Gesteine wie Feldspat, Quarz, Kalk, Dolomit, Talkum und zahllose andere, Aschen von allen möglichen Pflanzen, aber auch Knochenasche oder Muschelschalen eignen sich als keramische Rohstoffe. Die Arbeit des Keramikers besteht nun in der Kenntnis dieser Materialien und des Prozesses der Metamorphose der Rohstoffe.  Die von mir verwendeten Aschen stammen meist von Holz, das ich bei lokalen Bauern einkaufe und mit dem ich unser Haus heize. 

Künstlerischer Lebenslauf

Geboren in einer Künstlerfamilie, war die Kunst für Tobias Humm von Kindheit an eine alltägliche und selbstverständliche Erfahrung. Literatur, Musik, Theater und Bildende Künste waren in seinem Leben Grunderfahrungen, die ihm den Weg zum künstlerischen Schaffen sicher erleichtert haben. 

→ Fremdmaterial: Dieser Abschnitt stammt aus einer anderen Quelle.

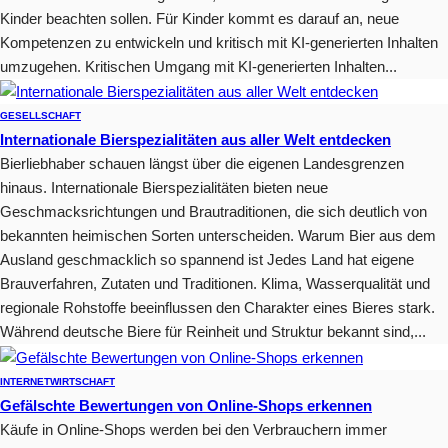
Kinder beachten sollen. Für Kinder kommt es darauf an, neue
Kompetenzen zu entwickeln und kritisch mit KI-generierten Inhalten
umzugehen. Kritischen Umgang mit KI-generierten Inhalten...
GESELLSCHAFT
Internationale Bierspezialitäten aus aller Welt entdecken
Bierliebhaber schauen längst über die eigenen Landesgrenzen
hinaus. Internationale Bierspezialitäten bieten neue
Geschmacksrichtungen und Brautraditionen, die sich deutlich von
bekannten heimischen Sorten unterscheiden. Warum Bier aus dem
Ausland geschmacklich so spannend ist Jedes Land hat eigene
Brauverfahren, Zutaten und Traditionen. Klima, Wasserqualität und
regionale Rohstoffe beeinflussen den Charakter eines Bieres stark.
Während deutsche Biere für Reinheit und Struktur bekannt sind,...
INTERNET
WIRTSCHAFT
Gefälschte Bewertungen von Online-Shops erkennen
Käufe in Online-Shops werden bei den Verbrauchern immer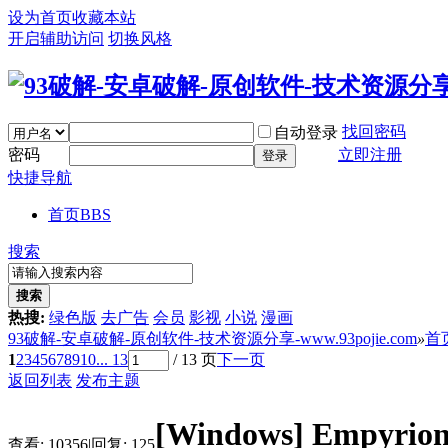
设为首页
收藏本站
开启辅助访问
切换风格
找回密码
自动登录
密码
立即注册
登录
快捷导航
首页
BBS
搜索
搜索
热搜:
绿色版
去广告
会员
影视
小说
漫画
93破解-安卓破解-原创软件-技术资源分享-www.93pojie.com
»
首
1
2
3
4
5
6
7
8
9
10
... 13
/ 13 页
下一页
返回列表
发布主题
[Windows]
Empyrio
查看:
10356
|
回复:
125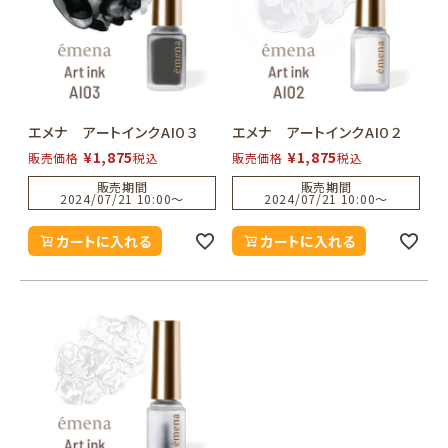
エメナ アートインクAI０３
エメナ アートインクAI０２
¥
1,875
¥
1,875
販売価格
税込
販売価格
税込
販売期間
販売期間
2024/07/21 10:00
〜
2024/07/21 10:00
〜
カートに入れる
カートに入れる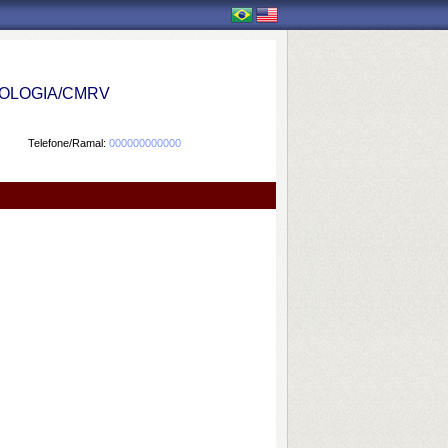
OLOGIA/CMRV
Telefone/Ramal:
000000000000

Mit 14 Jahren suchte Tobias Humm zuerst in der Fotografie einen eigenen künstlerischen Ausdruck. Mit 18 begann er eine Töpferlehre, an die ein stage de perféctionnement an der École des Arts Décoratifs in Genf anschloss. Zwei Wander- und Reisejahre lehrten ihn darüber hinaus eine wohlwollend kritische Betrachtung von Keramik mit einem weit geöffneten Blick.

1979 installierte Humm sein erstes eigenes Atelier im Herrlisberg oberhalb von Wädenswil, nach drei Jahren konnte er ins Zentrum umziehen, wo er 17 Jahre lang eine Werkstatt mit Verkaufsraum betrieben hatte. 1999 Umzug ins neue Haus im Untermosenquartier, wo Tobias Humm bis heute lebt und arbeitet und in der alten Sennhütte Untermosen sein Ausstellungslokal hat.

Daneben hat Humm immer auch journalistisch gearbeitet. Über 50-jährig absolvierte er noch ein Studium der Kulturpublizistik an der ZHdK, an das er auch noch ein Nachdiplomstudium im Bereich Soziologie «Konfliktforschung und Konfliktanalyse» an der Uni Basel anschloss.